Last Thursday, September 22, a Collin County jury found Enrique Arochi guilty of aggravated kidnapping in the disappearance of Christina Morris. The verdict followed more than a week of testimony and two full days of deliberations.
Christina Morris, a 23-year-old Fort Worth resident was last seen on surveillance video in a parking garage at the Shops at Legacy in Plano at around 4:00 a.m. On August 30, 2014. She had been at a friend’s apartment and was walked to the garage by Enrique Arochi who had been at the same gathering. She was reported missing by her family four days after anyone saw or had contact with her. Her car was found in the garage that she was seen entering with Arochi. Arochi’s car, a 2010 Camaro was seen on video leaving the garage.
The case against Arochi was a difficult one to prove. The evidence was largely circumstantial. The only physical evidence was traces DNA found in the trunk of Arochi’s car. Cel phone records show that Arochi and Morris were in the same area after leaving the garage. The presiding judge, Mark Rusch, rejected efforts of the prosecutors to put in evidence of “deviant pornography” and other highly damaging circumstantial evidence which was obtained in a search based on an insufficient search warrant.

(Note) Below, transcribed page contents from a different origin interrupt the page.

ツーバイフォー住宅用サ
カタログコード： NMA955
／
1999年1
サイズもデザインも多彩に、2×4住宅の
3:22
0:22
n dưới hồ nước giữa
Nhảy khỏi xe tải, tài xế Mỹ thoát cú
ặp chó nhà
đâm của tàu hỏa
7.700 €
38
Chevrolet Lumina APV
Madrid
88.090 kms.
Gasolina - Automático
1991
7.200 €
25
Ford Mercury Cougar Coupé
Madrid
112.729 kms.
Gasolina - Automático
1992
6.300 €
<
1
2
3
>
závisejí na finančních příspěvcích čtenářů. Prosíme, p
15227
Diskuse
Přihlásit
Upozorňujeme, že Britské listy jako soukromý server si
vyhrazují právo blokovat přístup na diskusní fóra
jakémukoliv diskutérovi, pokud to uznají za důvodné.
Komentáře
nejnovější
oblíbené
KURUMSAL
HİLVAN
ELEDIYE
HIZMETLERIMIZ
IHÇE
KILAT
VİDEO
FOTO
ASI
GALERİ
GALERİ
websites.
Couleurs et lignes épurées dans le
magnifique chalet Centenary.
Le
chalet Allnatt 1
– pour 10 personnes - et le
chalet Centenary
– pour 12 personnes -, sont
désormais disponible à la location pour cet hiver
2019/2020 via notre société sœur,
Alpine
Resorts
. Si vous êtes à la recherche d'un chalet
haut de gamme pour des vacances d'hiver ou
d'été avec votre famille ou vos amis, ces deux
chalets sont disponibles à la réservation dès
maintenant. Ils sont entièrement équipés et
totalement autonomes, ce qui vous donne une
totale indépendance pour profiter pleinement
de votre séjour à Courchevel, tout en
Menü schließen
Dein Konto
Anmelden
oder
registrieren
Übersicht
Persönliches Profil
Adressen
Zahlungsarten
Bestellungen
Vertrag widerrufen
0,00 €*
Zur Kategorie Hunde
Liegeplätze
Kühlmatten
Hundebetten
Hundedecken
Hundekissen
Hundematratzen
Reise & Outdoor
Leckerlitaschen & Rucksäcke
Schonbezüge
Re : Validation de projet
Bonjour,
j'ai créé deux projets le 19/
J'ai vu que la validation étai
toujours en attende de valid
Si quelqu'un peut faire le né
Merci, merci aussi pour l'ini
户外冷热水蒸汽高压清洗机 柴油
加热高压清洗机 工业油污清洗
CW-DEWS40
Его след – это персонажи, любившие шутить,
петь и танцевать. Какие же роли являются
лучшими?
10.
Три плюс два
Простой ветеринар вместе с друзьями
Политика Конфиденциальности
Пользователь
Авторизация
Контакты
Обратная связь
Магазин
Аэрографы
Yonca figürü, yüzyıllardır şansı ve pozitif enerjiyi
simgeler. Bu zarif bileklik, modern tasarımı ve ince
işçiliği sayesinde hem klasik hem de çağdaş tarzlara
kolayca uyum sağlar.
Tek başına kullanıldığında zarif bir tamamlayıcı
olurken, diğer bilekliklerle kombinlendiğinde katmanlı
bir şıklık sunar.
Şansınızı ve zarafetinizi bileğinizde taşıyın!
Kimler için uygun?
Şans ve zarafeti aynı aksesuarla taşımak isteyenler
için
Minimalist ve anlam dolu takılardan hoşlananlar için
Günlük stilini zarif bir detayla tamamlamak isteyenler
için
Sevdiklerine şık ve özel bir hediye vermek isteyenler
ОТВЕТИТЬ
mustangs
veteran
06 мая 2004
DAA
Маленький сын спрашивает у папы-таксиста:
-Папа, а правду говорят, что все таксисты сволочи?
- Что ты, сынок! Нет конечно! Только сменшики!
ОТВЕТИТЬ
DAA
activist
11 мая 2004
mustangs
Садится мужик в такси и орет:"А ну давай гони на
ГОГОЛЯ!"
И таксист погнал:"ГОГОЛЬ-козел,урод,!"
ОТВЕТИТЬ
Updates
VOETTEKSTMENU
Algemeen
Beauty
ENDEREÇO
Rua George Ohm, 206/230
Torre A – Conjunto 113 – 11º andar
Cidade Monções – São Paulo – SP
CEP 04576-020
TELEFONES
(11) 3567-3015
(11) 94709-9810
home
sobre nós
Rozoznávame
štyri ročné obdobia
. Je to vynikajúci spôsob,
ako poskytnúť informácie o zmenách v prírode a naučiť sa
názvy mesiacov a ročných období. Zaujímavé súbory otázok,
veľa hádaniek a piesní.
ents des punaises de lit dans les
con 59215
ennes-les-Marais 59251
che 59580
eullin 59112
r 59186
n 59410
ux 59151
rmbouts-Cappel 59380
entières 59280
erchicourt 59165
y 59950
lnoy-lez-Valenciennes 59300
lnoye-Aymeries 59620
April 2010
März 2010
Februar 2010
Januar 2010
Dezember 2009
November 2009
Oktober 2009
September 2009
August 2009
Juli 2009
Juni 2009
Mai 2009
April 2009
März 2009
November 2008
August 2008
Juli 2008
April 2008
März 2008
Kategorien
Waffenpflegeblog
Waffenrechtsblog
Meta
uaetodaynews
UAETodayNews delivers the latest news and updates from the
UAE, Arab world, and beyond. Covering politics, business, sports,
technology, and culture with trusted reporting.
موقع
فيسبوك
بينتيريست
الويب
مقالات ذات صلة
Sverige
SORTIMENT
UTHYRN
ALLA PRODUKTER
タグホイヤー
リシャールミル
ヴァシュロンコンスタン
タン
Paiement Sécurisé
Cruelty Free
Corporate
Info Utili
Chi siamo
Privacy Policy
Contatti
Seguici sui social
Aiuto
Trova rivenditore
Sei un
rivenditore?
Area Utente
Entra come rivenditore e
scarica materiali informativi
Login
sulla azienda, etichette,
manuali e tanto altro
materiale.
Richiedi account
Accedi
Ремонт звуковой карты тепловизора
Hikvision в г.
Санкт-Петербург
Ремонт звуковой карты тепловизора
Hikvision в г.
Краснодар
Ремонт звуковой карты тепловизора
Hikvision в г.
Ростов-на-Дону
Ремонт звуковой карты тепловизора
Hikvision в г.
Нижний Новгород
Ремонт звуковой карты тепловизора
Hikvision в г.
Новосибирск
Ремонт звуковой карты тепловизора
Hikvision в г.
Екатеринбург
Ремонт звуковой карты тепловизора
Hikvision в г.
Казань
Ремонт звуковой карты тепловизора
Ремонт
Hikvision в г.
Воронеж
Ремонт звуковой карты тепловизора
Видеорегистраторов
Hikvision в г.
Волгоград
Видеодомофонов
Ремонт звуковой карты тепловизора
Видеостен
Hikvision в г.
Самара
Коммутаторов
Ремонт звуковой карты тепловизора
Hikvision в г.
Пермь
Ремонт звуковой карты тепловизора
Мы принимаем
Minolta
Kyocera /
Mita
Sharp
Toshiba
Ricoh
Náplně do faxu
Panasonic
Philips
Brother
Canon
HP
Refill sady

The defense pointed to the lack of hard evidence arguing that the State had failed to meet their burden of proof. They also pointed to the victim’s boyfriend, Hunter Foster, as a possible suspect. Foster is currently serving a 33-month federal sentence for distributing the drug “Molly” in a north Dallas nightclub. The victim’s mother has indicated that although shocked by Foster’s drug involvement, she does not believe he in connected to her daughter’s disappearance.
The jury deliberated two days prior to finding Arochi guilty. The court granted the defense request to sequester the jury during deliberations. When the jury returned for the second day of deliberations the court learned that one of the jurors had fallen ill. Judge Rusch released the juror stating that the juror “looked like death warmed over”. They reached their verdict at around 7 p.m. Thursday night.
The police and prosecutors who continue to pursue the case against Arochi appear to believe wholeheartedly that Arochi killed Morris and disposed of her body. At least in part because no body has been found, the State has proceeded Ina charge of aggravated kidnapping instead of murder or capital murder. Aggravated kidnapping, like murder, is a first degree felony. It is punishable by anywhere from 5 years to 99 years in prison. Unlike a murder conviction, Arochi is eligible for probation following his conviction for aggravated kidnapping.
The punishment case against Arochi is set to begin Tuesday, delayed one day due to the judge being sick.